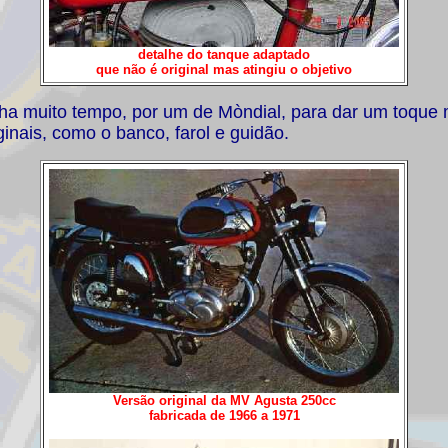
detalhe do tanque adaptado
que não é original mas atingiu o objetivo
já ha muito tempo, por um de Mòndial, para dar um toque
inais, como o banco, farol e guidão.
Versão original da MV Agusta 250cc
fabricada de 1966 a 1971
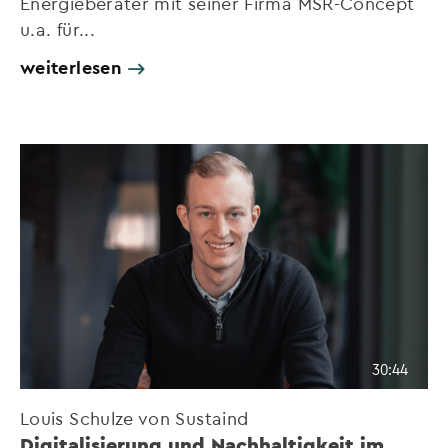
Energieberater mit seiner Firma MSR-Concept
u.a. für...
weiterlesen
30:44
Louis Schulze von Sustaind
Digitalisierung und Nachhaltigkeit im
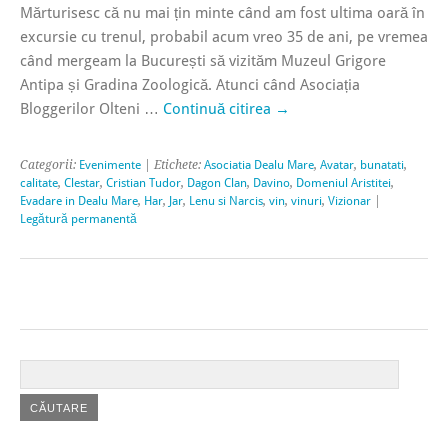
Mărturisesc că nu mai țin minte când am fost ultima oară în
excursie cu trenul, probabil acum vreo 35 de ani, pe vremea
când mergeam la București să vizităm Muzeul Grigore
Antipa și Gradina Zoologică. Atunci când Asociația
Bloggerilor Olteni …
Continuă citirea
→
Categorii:
Evenimente
| Etichete:
Asociatia Dealu Mare
,
Avatar
,
bunatati
,
calitate
,
Clestar
,
Cristian Tudor
,
Dagon Clan
,
Davino
,
Domeniul Aristitei
,
Evadare in Dealu Mare
,
Har
,
Jar
,
Lenu si Narcis
,
vin
,
vinuri
,
Vizionar
|
Legătură permanentă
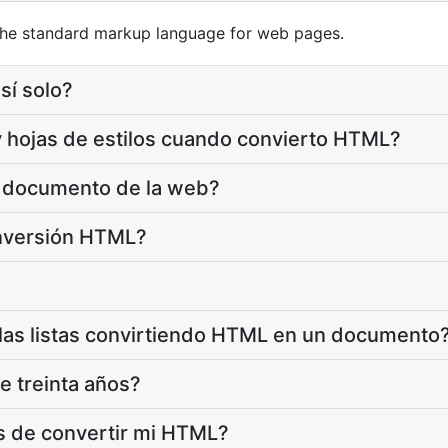
he standard markup language for web pages.
sí solo?
 hojas de estilos cuando convierto HTML?
e documento de la web?
onversión HTML?
las listas convirtiendo HTML en un documento
 treinta años?
s de convertir mi HTML?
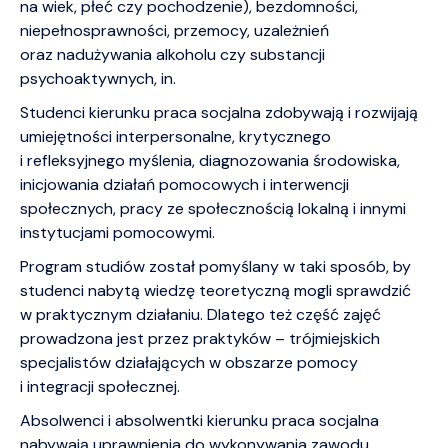
na wiek, płeć czy pochodzenie), bezdomności,
niepełnosprawności, przemocy, uzależnień
oraz nadużywania alkoholu czy substancji
psychoaktywnych, in.
Studenci kierunku praca socjalna zdobywają i rozwijają
umiejętności interpersonalne, krytycznego
i refleksyjnego myślenia, diagnozowania środowiska,
inicjowania działań pomocowych i interwencji
społecznych, pracy ze społecznością lokalną i innymi
instytucjami pomocowymi.
Program studiów został pomyślany w taki sposób, by
studenci nabytą wiedzę teoretyczną mogli sprawdzić
w praktycznym działaniu. Dlatego też część zajęć
prowadzona jest przez praktyków – trójmiejskich
specjalistów działających w obszarze pomocy
i integracji społecznej.
Absolwenci i absolwentki kierunku praca socjalna
nabywają uprawnienia do wykonywania zawodu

--*--

Give back every line of text from the data above, word for word and in the same order. Leave out the pictures.

▶ **Answer box**:
detalhe do tanque adaptado
que não é original mas atingiu o objetivo
já ha muito tempo, por um de Mòndial, para dar um toque
inais, como o banco, farol e guidão.
Versão original da MV Agusta 250cc
fabricada de 1966 a 1971
Energieberater mit seiner Firma MSR-Concept
u.a. für...
weiterlesen
30:44
Louis Schulze von Sustaind
Digitalisierung und Nachhaltigkeit im
Mărturisesc că nu mai țin minte când am fost ultima oară în
excursie cu trenul, probabil acum vreo 35 de ani, pe vremea
când mergeam la București să vizităm Muzeul Grigore
Antipa și Gradina Zoologică. Atunci când Asociația
Bloggerilor Olteni …
Continuă citirea
→
Categorii:
Evenimente
| Etichete:
Asociatia Dealu Mare
,
Avatar
,
bunatati
,
calitate
,
Clestar
,
Cristian Tudor
,
Dagon Clan
,
Davino
,
Domeniul Aristitei
,
Evadare in Dealu Mare
,
Har
,
Jar
,
Lenu si Narcis
,
vin
,
vinuri
,
Vizionar
|
Legătură permanentă
he standard markup language for web pages.
sí solo?
 hojas de estilos cuando convierto HTML?
e documento de la web?
onversión HTML?
las listas convirtiendo HTML en un documento
 treinta años?
s de convertir mi HTML?
na wiek, płeć czy pochodzenie), bezdomności,
niepełnosprawności, przemocy, uzależnień
oraz nadużywania alkoholu czy substancji
psychoaktywnych, in.
Studenci kierunku praca socjalna zdobywają i rozwijają
umiejętności interpersonalne, krytycznego
i refleksyjnego myślenia, diagnozowania środowiska,
inicjowania działań pomocowych i interwencji
społecznych, pracy ze społecznością lokalną i innymi
instytucjami pomocowymi.
Program studiów został pomyślany w taki sposób, by
studenci nabytą wiedzę teoretyczną mogli sprawdzić
w praktycznym działaniu. Dlatego też część zajęć
prowadzona jest przez praktyków – trójmiejskich
specjalistów działających w obszarze pomocy
i integracji społecznej.
Absolwenci i absolwentki kierunku praca socjalna
nabywają uprawnienia do wykonywania zawodu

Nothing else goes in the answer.